The new Focus’s prospects as Europe’s best-selling car aren’t as bright as those of the outgoing model, mainly because the C-Max people-carrier - which is counted separately - has eaten into its business, with sales accounting for around 160,000, or about 25-30 per cent of total Focus-derivative volume. Besides that, competition from recently launched Astra and Golf models is unprecedented, Renault is marketing its Mégane aggressively and premium manufacturers are making increasing inroads. As for becoming the world’s best-selling car - as its predecessor briefly did - that prospect is entirely off the new Focus agenda because the US, which adopted the previous model, has decided to stick with it.

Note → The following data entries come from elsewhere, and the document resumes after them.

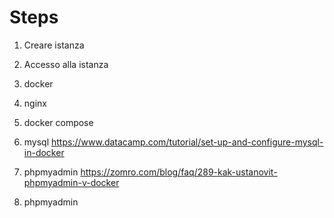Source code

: # Steps

1) Creare istanza
1) Accesso alla istanza
1) docker
1) nginx
1) docker compose

1) mysql
https://www.datacamp.com/tutorial/set-up-and-configure-mysql-in-docker
1) phpmyadmin
https://zomro.com/blog/faq/289-kak-ustanovit-phpmyadmin-v-docker

1) phpmyadmin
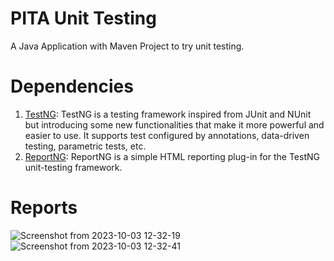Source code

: # PITA Unit Testing
A Java Application with Maven Project to try unit testing.

# Dependencies
1. [TestNG](https://mvnrepository.com/artifact/org.testng/testng): TestNG is a testing framework inspired from JUnit and NUnit but introducing some new functionalities that make it more powerful and easier to use. It supports test configured by annotations, data-driven testing, parametric tests, etc. 
2. [ReportNG](https://mvnrepository.com/artifact/org.uncommons/reportng):  ReportNG is a simple HTML reporting plug-in for the TestNG unit-testing framework.

# Reports
![Screenshot from 2023-10-03 12-32-19](https://github.com/MotasemZiad/Automation-Testing-Assignment-1/assets/52855540/eee50361-34bc-417d-84e5-615b1c11fbe3)
![Screenshot from 2023-10-03 12-32-41](https://github.com/MotasemZiad/Automation-Testing-Assignment-1/assets/52855540/788b3215-f912-479b-8037-4eeece414339)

Still, according to Ford’s marketing director Steve Hood, the new Focus has strong prospects of becoming Britain’s best-selling car once we’ve moved beyond the sell-out season of the outgoing car during the first quarter of 2005. Prices aren’t fixed yet, he says, but there have been indications from inside the company that they will stay ‘close to existing levels’. And the proportion of diesel sales will be higher than ever, at around 47 per cent of total sales.

So what do we think?

All indications are that Ford has made a thorough and thoughtful job of its second-generation Focus. The game has changed now: the opposition (principally VW and Vauxhall) have all but caught up in terms of driving dynamics and their products are new and enticing. The battle is about to be joined as never before. Ford sees its way forward as being through mature but sporty styling, greatly enhanced on-road refinement and a dramatic lift in perceived quality. The recipe sounds compelling, but it remains to be proved in our first road tests, two weeks away.